● Task brief:
Give back each record precisely, pictures excluded.

● Available data:
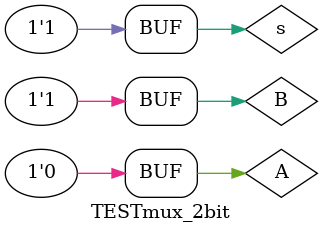
<source format=v>

`define AND and #20
`define OR or #20
`define NOT not #10

module mux_2bit(muxOut, in0, in1, s);
  output muxOut;
  input in0, in1;
  input s;
  wire andOut0, andOut1, nots;
  
  `NOT notsgate(nots, s);

  `AND and0(andOut0,in0,nots);
  `AND and1(andOut1,in1,s);

  `OR finalOr(muxOut,andOut0,andOut1);
endmodule

module TESTmux_2bit;
  reg A,B; 
  reg s;
  wire muxOut; 
   
  //test mux
  initial  // Stimulus 
  begin 
    A=0; B=1; s=0; 
    #150 s=1; 
  end 
  mux_5bit UUT (muxOut,A,B,s); 
  initial  // Response 
    $monitor($time,muxOut,A,B,s);
endmodule

</source>
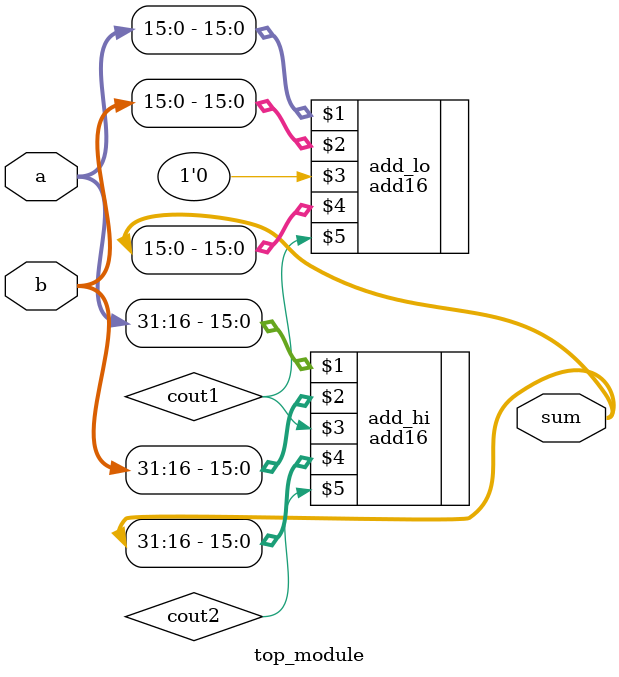
<source format=v>
module top_module(
    input [31:0] a,
    input [31:0] b,
    output [31:0] sum
);
    wire cout1,cout2;
    add16 add_lo (a[15:0],b[15:0],1'b0,sum[15:0],cout1);
    add16 add_hi (a[31:16],b[31:16],cout1,sum[31:16],cout2);
endmodule

</source>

● Output for this exercise:
<source format=v>

`define AND and #20
`define OR or #20
`define NOT not #10

module mux_2bit(muxOut, in0, in1, s);
  output muxOut;
  input in0, in1;
  input s;
  wire andOut0, andOut1, nots;
  
  `NOT notsgate(nots, s);

  `AND and0(andOut0,in0,nots);
  `AND and1(andOut1,in1,s);

  `OR finalOr(muxOut,andOut0,andOut1);
endmodule

module TESTmux_2bit;
  reg A,B; 
  reg s;
  wire muxOut; 
   
  //test mux
  initial  // Stimulus 
  begin 
    A=0; B=1; s=0; 
    #150 s=1; 
  end 
  mux_5bit UUT (muxOut,A,B,s); 
  initial  // Response 
    $monitor($time,muxOut,A,B,s);
endmodule

</source>
<source format=v>
module top_module(
    input [31:0] a,
    input [31:0] b,
    output [31:0] sum
);
    wire cout1,cout2;
    add16 add_lo (a[15:0],b[15:0],1'b0,sum[15:0],cout1);
    add16 add_hi (a[31:16],b[31:16],cout1,sum[31:16],cout2);
endmodule

</source>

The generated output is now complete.